Em Blue Jasmine, Woody Allen retorna ao território americano após divagar por direções que prestam declarações de amor à Europa, como “Vicky, Cristina, Barcelona”, “Meia Noite em Paris” e “Para Roma com Amor”.

Em seu mais recente trabalho, conta-se a história de Jasmine (Cate Blanchett), uma ex-socialite forçada a deixar seu universo nova iorquino de luxo e extravagâncias, após ver a falência bater a sua porta pouco tempo depois de seu marido ir preso por crimes de fraude e corrupção. Sem alternativas, ela se vê obrigada a deixar Nova Iorque rumo a São Francisco, para morar com a desengonçada irmã mais nova, Ginger (Sally Hawkins)

Ao cair de paraquedas em um mundo completamente alternativo ao que estava acostumada, Jasmine entra em colapso. O filme é composto pela alternância entre flashbacks de sua antiga vida como milionária e o cenário atual. A enorme mansão belamente decorada é contraposta com o pequeno apartamento brega da irmã, os cartões de crédito ilimitados dão lugar ao emprego de recepcionista em um consultório médico. Os goles que a protagonista dá, por diversas vezes, na Stolichnaya da irmã retratam a dificuldade desta em se adaptar à nova vida. 

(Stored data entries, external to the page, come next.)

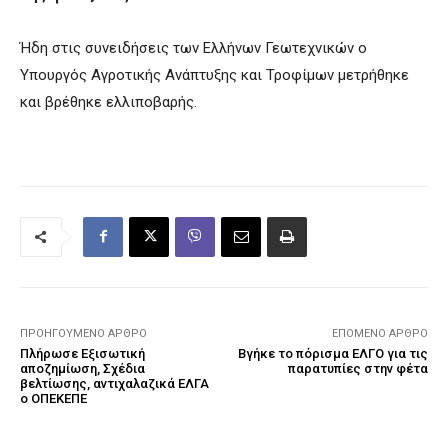
Ήδη στις συνειδήσεις των Ελλήνων Γεωτεχνικών ο
Υπουργός Αγροτικής Ανάπτυξης και Τροφίμων μετρήθηκε
και βρέθηκε ελλιποβαρής.
ΠΡΟΗΓΟΎΜΕΝΟ ΆΡΘΡΟ
ΕΠΌΜΕΝΟ ΆΡΘΡΟ
Πλήρωσε Εξισωτική
Βγήκε το πόρισμα ΕΛΓΟ για τις
αποζημίωση, Σχέδια
παρατυπίες στην φέτα
βελτίωσης, αντιχαλαζικά ΕΛΓΑ
ο ΟΠΕΚΕΠΕ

Outro ponto interessante é a diferença entre Hal (Alec Baldwin), o corrupto ex-marido de Jasmine, e os homens com quem Ginger se envolve ao longo da trama. Ao mesmo tempo em que a irmã mais velha julga os homens que a caçula escolhe como pobres, acomodados e indignos, ela se vangloria de ter tido um relacionamento com um homem fino, rico e que a tratava como uma rainha.  O filme acaba por fazer com que o espectador se afeiçoe pelos romances vividos por Ginger e se enoje com a vida vivida pelo casal high society.

O roteiro é quase coadjuvante à atuação de Cate Blanchett, que é óbvia candidata ao Oscar de Melhor Atriz em 2014. Não seria essa a primeira vez que Woody Allen oscariza um de seus atores. Diane Keaton, Penélope Cruz, e Michael Caine são alguns exemplos de premiados por atuações em filmes do diretor. Tão completo é o trabalho de Blanchett, que é capaz de ofuscar as ótimas atuações do elenco de apoio. Os divertidos Bobby Cannavale e Louis C.K. são responsáveis por, ao lado de Sally Hawkins, intercalar os momentos dramáticos e agregar uma veia cômica à trama.

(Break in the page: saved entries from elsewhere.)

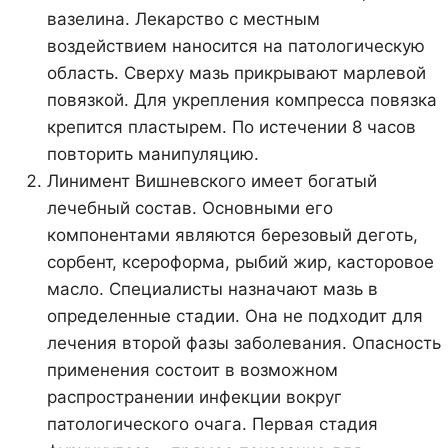
вазелина. Лекарство с местным
воздействием наносится на патологическую
область. Сверху мазь прикрывают марлевой
повязкой. Для укрепления компресса повязка
крепится пластырем. По истечении 8 часов
повторить манипуляцию.
Линимент Вишневского имеет богатый
лечебный состав. Основными его
компонентами являются березовый деготь,
сорбент, ксероформа, рыбий жир, касторовое
масло. Специалисты назначают мазь в
определенные стадии. Она не подходит для
лечения второй фазы заболевания. Опасность
применения состоит в возможном
распространении инфекции вокруг
патологического очага. Первая стадия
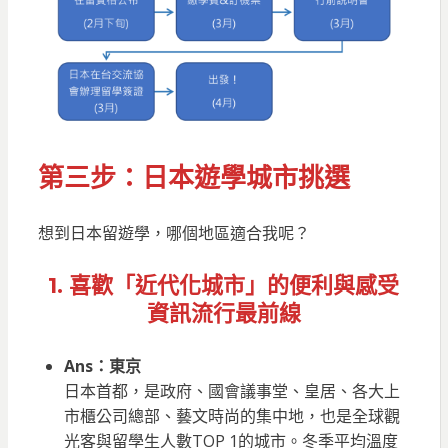
第三步：日本遊學城市挑選
想到日本留遊學，哪個地區適合我呢？
1. 喜歡「近代化城市」的便利與感受
資訊流行最前線
Ans：東京
日本首都，是政府、國會議事堂、皇居、各大上
市櫃公司總部、藝文時尚的集中地，也是全球觀
光客與留學生人數TOP 1的城市。冬季平均溫度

Ao lado de Allen está uma equipe que mostra bastante afinidade. A fotografia, nas mãos de Javier Aguirresarobe, somada à direção de elenco da sempre fiel parceira de Allen, Juliet Taylor e a edição de Alisa Lepseltter, responsável pelo equilíbrio entre os flashbacks, tecem um filme claro, com a luz bem administrada, personagens marcantes e planos concisos.

Ao construir uma de suas protagonistas mais icônicas, Allen retorna às graças da crítica. Blue Jasmine é aprazível, desde seus créditos iniciais, clássico preto no branco, até seu final quase teatral.